ERO’s overarching question for an early childhood education review is ‘How well placed is this service to promote positive learning outcomes for children?’ ERO focuses on the following factors as described in the bicultural framework Ngā Pou Here:

  • Pou Whakahaere – how the service determines its vision, philosophy and direction to ensure positive outcomes for children
  • Pou Ārahi – how leadership is enacted to enhance positive outcomes for children
  • Mātauranga – whose knowledge is valued and how the curriculum is designed to achieve positive outcomes for children
  • Tikanga whakaako – how approaches to teaching and learning respond to diversity and support positive outcomes for children.

Within these areas ERO considers the effectiveness of arotake – self review and of whanaungatanga – partnerships with parents and whānau.

ERO evaluates how well placed a service is to sustain good practice and make ongoing improvements for the benefit of all children at the service.
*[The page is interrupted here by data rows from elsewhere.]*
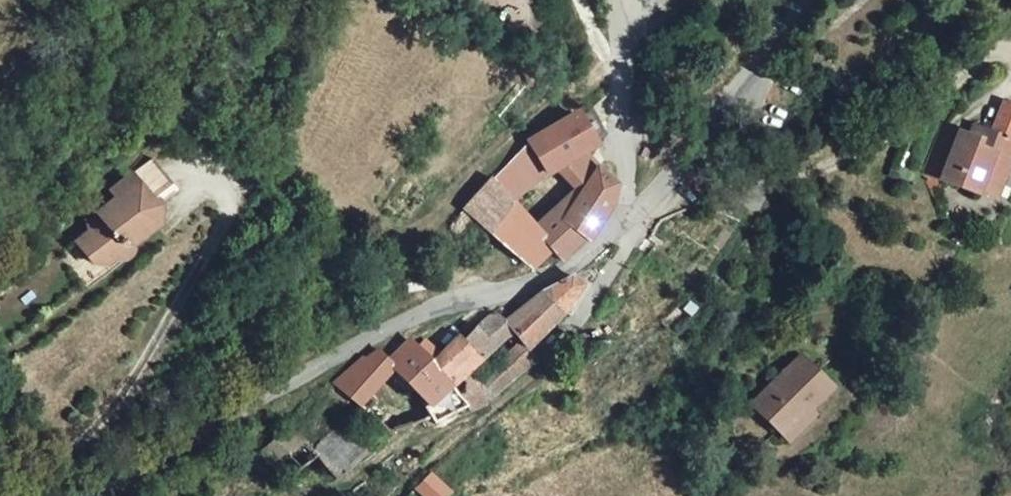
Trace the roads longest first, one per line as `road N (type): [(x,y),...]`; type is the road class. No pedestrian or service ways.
road 1 (unclassified): [(631,220),(568,270),(383,331),(98,495)]
road 2 (track): [(401,495),(554,355),(626,246),(631,220)]
road 3 (track): [(801,175),(838,162),(1009,35)]
road 4 (residential): [(734,88),(739,179),(746,187),(801,175)]
road 5 (unclassified): [(722,105),(631,220)]
road 6 (residential): [(626,138),(612,0)]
A focus for the government is that all children, especially priority learners, have an opportunity to benefit from quality early childhood education. ERO will report on how well each service promotes positive outcomes for all children, with a focus on children who are Māori, Pacific, have diverse needs, and are up to the age of two.
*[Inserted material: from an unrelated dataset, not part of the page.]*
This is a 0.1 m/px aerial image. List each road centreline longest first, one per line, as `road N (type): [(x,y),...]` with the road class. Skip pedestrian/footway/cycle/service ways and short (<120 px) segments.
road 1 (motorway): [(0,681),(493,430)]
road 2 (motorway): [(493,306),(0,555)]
For more information about the framework and Ngā Pou Here refer to ERO’s Approach to Review in Early Childhood Services.

ERO’s Overall Judgement and Next Review

The overall judgement that ERO makes and the timing of the next review will depend on how well placed a service is to promote positive learning outcomes for children. The categories are:

  • Very well placed – The next ERO review in four years
  • Well placed – The next ERO review in three years
  • Requires further development – The next ERO review within two years
  • Not well placed - The next ERO review in consultation with the Ministry of Education

ERO has developed criteria for each category. These are available on ERO’s website.

Review Coverage

ERO reviews are tailored to each service’s context and performance, within the overarching review framework. The aim is to provide information on aspects that are central to positive outcomes for children and useful to the service.